Optimization of ammonium acquisition and metabolism by potassium in rice ( Oryza sativa L. cv. IR‐72)

We present the first characterization of K + optimization of N uptake and metabolism in an NH 4 + ‐tolerant species, tropical lowland rice (cv. IR‐72). 13 N radiotracing showed that increased K + supply reduces futile NH 4 + cycling at the plasma membrane, diminishing the excessive rates of both unidirectional influx and efflux. Pharmacological testing showed that low‐affinity NH 4 + influx may be mediated by both K + and non‐selective cation channels. Suppression of NH 4 + influx by K + occurred within minutes of increasing K + supply.

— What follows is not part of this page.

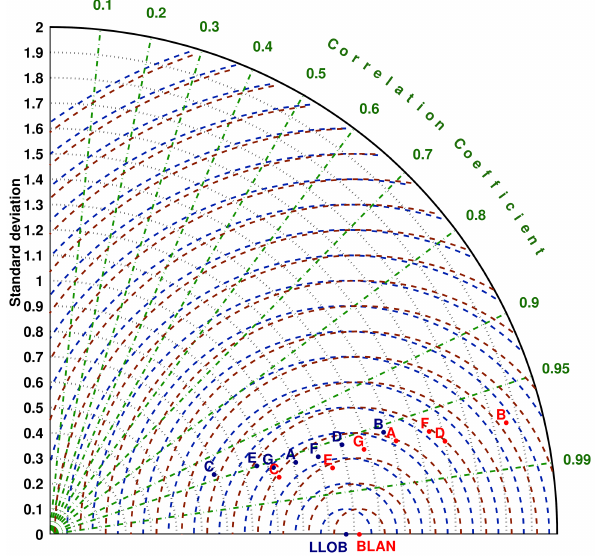
Figure 7. Hydrodynamic sensitivity analysis schematized in a Tay- lor diagram. Green lines represent the correlation coefficient. Blue semicircles represent the CRMSD error for the Llobregat buoy. Red semicircles represent the CRMSD error for the Blanes buoy. The radius is proportional to the CRMSD, representing a 0.1 unit each step. Red (Blanes buoy) and blue (Llobregat buoy) dots come from the sensitivity analysis. Point legend: A (Original wind field), B ( + 20%), C ( − 20%), D ( + 10%), E ( − 10%), F ( + 5%) and G ( − 5%). All perturbations refer to the wind driving (for initial or base state, see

Increased K + reduced free [NH 4 + ] in roots and shoots by 50–75%. Plant biomass was maximized on 10 m m NH 4 + and 5 m m K + , with growth 160% higher than 10 m m NO 3 ‐ ‐grown plants, and 220% higher than plants grown at 10 m m NH 4 + and 0.1 m m K + . Unlike in NH 4 + ‐sensitive barley, growth optimization was not attributed to a reduced energy cost of futile NH 4 + cycling at the plasma membrane. Activities of the key enzymes glutamine synthetase and phosphoenolpyruvate carboxylase (PEPC) were strongly stimulated by elevated K + , mirroring plant growth and protein content. Improved plant performance through optimization of K + and NH 4 + is likely to be of substantial agronomic significance in the world's foremost crop species.